--- Requirement ---
Among the lines below, copy each one in which "Vidal" appears.

--- Saved data entries ---
==============================
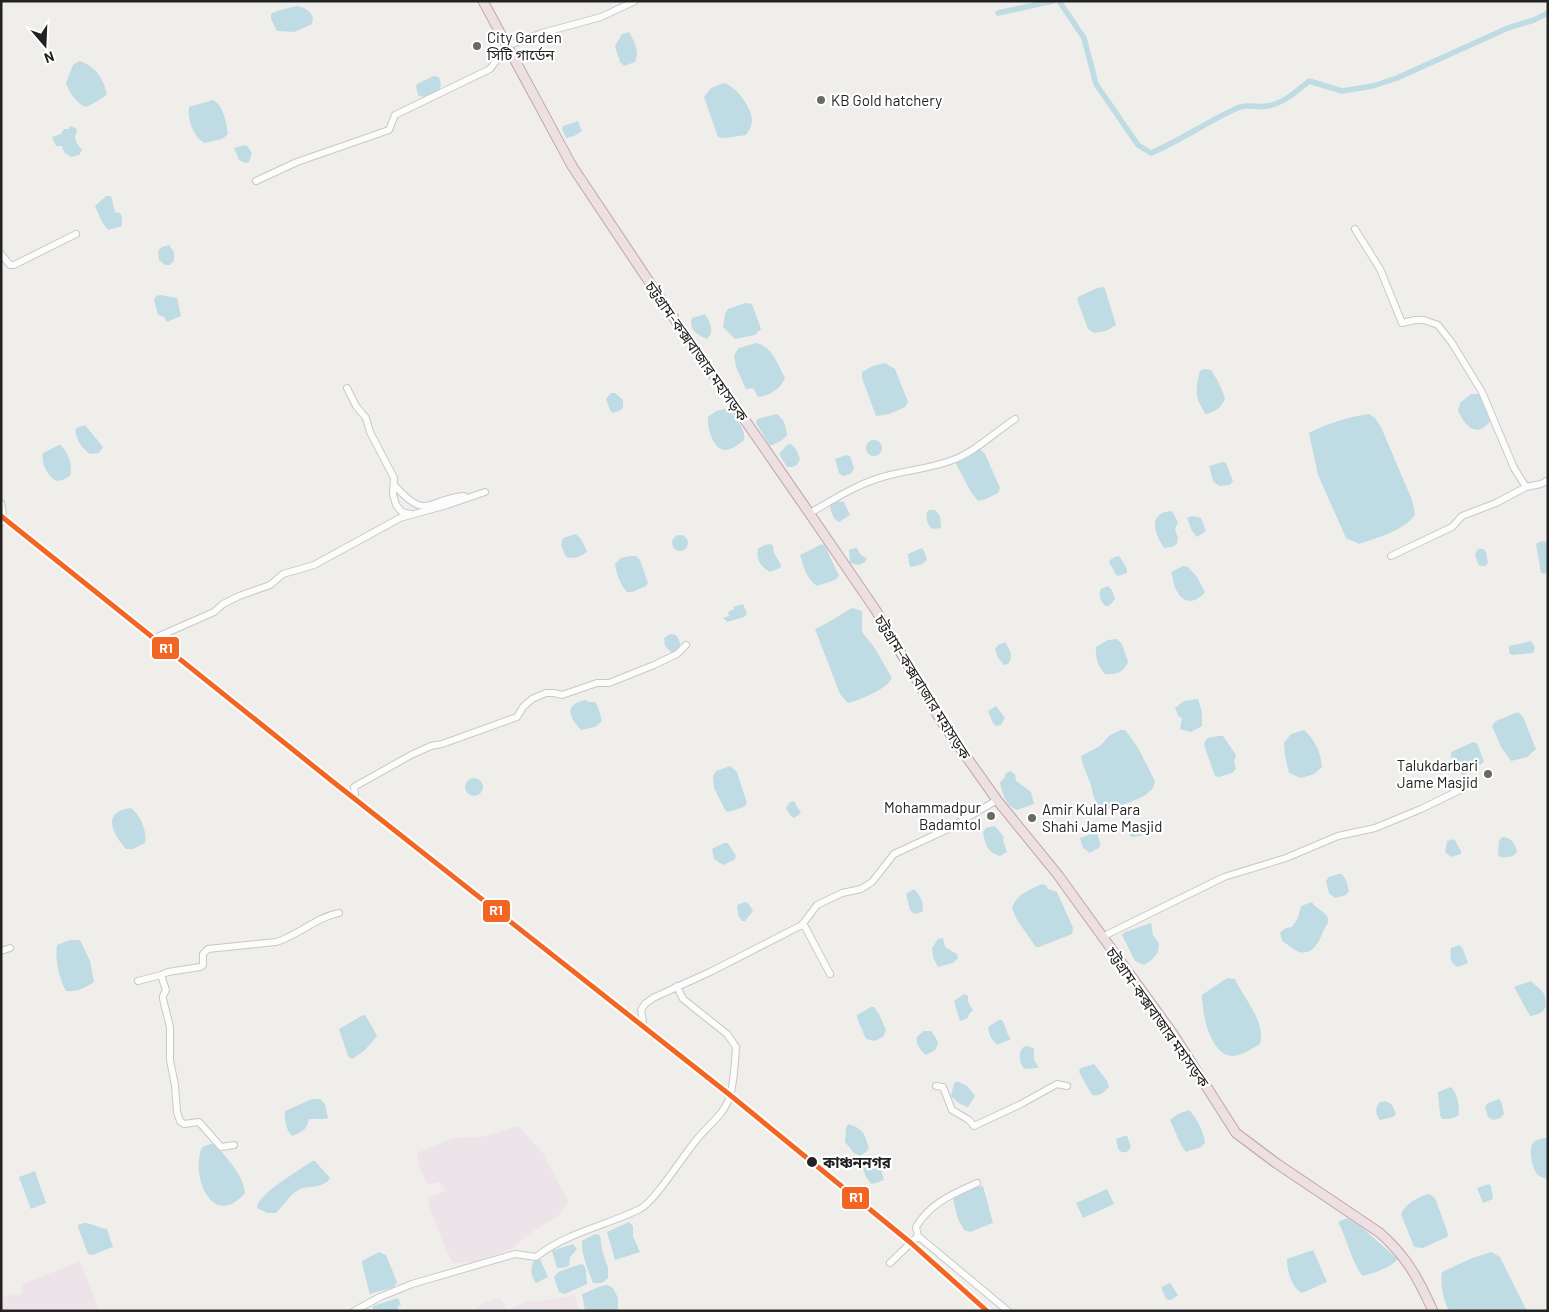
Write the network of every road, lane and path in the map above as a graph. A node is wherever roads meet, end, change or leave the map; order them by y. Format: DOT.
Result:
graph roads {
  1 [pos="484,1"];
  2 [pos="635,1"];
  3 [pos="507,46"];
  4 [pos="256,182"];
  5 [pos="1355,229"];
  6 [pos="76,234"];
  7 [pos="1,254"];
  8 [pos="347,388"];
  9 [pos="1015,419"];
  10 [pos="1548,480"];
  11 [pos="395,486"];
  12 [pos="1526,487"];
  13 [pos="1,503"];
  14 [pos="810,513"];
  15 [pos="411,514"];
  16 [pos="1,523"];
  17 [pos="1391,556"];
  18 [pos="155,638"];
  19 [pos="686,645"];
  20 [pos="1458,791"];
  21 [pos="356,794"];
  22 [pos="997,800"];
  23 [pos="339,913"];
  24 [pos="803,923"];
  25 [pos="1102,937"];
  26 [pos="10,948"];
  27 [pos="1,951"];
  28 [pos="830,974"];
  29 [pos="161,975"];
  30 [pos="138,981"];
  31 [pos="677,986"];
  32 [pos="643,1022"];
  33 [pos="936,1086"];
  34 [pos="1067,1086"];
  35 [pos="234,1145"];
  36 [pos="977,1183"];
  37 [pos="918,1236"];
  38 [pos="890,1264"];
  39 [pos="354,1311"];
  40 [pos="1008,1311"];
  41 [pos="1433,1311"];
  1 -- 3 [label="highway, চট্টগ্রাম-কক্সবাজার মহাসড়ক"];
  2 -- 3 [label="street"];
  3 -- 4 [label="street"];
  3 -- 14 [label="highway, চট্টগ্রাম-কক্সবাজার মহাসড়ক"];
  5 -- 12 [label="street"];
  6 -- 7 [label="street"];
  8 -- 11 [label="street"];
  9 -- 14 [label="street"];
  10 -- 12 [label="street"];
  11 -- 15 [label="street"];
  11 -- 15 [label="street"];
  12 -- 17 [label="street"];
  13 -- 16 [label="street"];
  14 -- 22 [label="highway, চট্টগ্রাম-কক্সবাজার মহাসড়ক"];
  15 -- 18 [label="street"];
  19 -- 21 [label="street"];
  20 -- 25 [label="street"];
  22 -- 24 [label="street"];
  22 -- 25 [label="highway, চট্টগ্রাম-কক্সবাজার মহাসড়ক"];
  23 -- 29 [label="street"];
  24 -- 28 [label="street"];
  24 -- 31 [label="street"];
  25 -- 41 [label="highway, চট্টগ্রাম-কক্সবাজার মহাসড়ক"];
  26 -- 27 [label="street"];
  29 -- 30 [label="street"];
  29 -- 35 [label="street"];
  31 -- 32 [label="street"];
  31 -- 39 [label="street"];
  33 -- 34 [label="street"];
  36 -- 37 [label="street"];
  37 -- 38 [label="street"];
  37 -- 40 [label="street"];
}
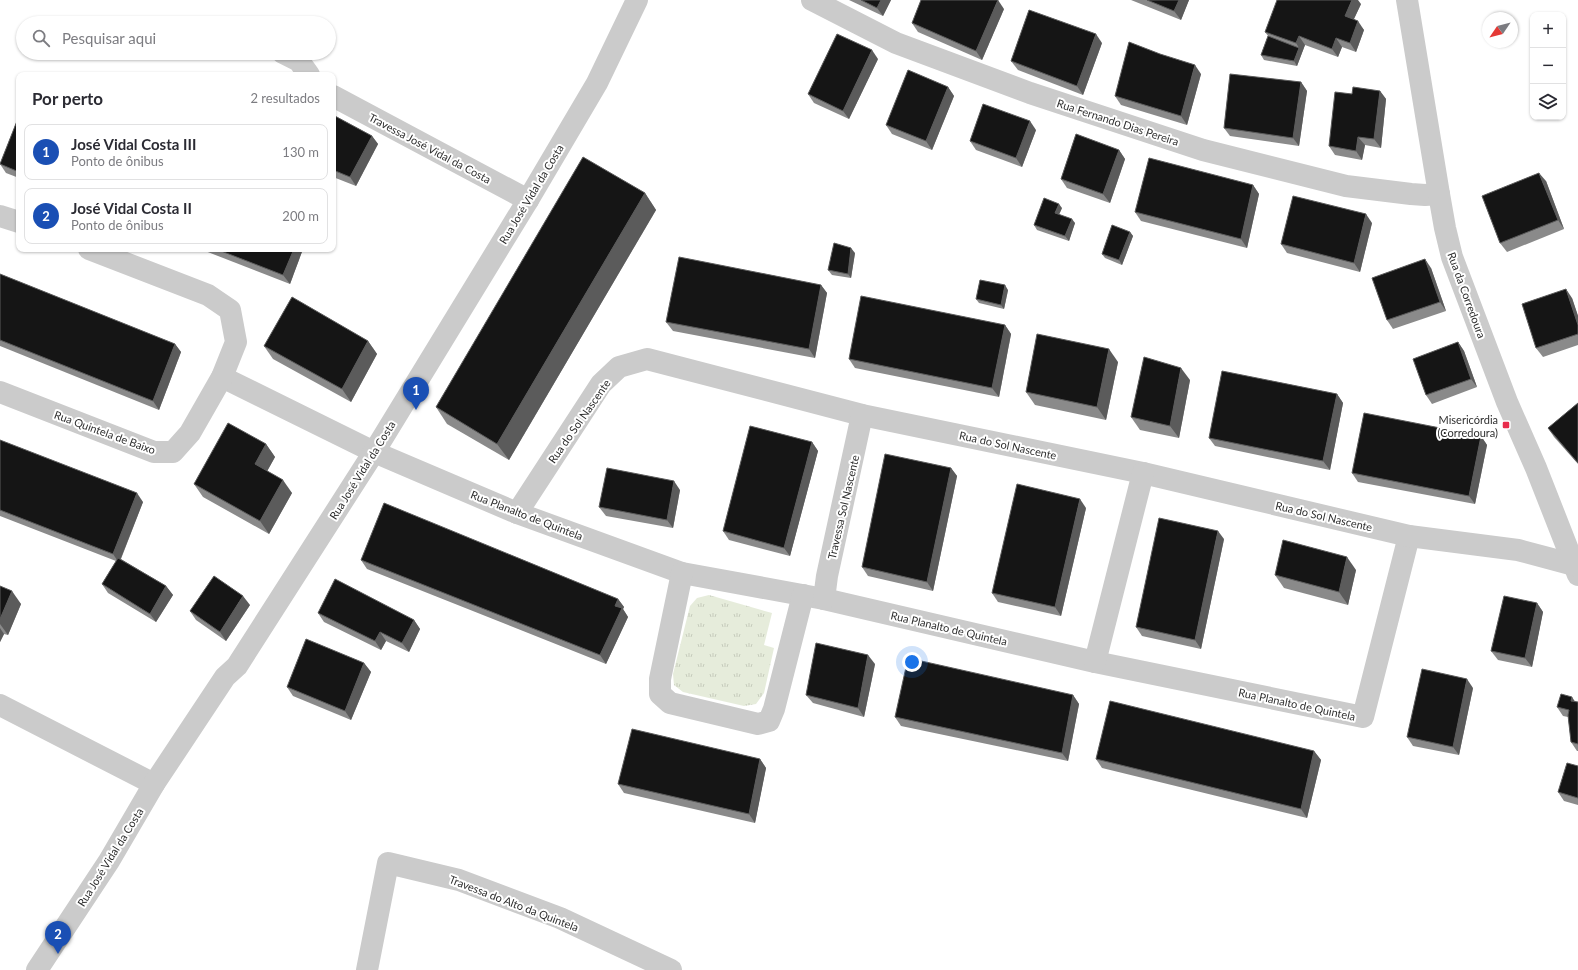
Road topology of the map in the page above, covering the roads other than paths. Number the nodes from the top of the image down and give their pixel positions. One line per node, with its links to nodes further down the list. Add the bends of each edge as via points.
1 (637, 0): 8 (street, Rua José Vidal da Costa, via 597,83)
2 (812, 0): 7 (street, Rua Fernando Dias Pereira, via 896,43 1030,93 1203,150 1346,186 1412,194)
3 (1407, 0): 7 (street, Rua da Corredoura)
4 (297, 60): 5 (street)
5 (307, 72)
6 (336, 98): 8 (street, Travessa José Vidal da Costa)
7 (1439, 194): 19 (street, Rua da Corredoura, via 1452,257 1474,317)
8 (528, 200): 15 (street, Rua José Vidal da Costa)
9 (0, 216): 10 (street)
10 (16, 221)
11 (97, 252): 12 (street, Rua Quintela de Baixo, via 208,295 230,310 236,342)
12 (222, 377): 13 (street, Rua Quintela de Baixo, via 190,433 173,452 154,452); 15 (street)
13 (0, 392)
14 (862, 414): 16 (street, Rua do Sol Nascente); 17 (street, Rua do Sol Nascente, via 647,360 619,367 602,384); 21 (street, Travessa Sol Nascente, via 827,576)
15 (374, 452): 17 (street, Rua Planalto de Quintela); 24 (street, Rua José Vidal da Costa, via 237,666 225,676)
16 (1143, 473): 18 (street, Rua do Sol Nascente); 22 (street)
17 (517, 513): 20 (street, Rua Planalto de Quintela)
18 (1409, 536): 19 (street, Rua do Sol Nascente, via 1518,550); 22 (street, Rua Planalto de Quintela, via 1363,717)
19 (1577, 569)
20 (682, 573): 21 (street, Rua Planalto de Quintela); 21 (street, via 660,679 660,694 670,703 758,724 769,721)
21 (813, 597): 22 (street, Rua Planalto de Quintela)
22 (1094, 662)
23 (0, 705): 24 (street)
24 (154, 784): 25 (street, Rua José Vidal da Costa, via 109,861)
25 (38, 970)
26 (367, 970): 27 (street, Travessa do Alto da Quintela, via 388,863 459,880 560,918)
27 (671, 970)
==============================
--- Reply to the exercise ---
1 (637, 0): 8 (street, Rua José Vidal da Costa, via 597,83)
6 (336, 98): 8 (street, Travessa José Vidal da Costa)
8 (528, 200): 15 (street, Rua José Vidal da Costa)
15 (374, 452): 17 (street, Rua Planalto de Quintela); 24 (street, Rua José Vidal da Costa, via 237,666 225,676)
24 (154, 784): 25 (street, Rua José Vidal da Costa, via 109,861)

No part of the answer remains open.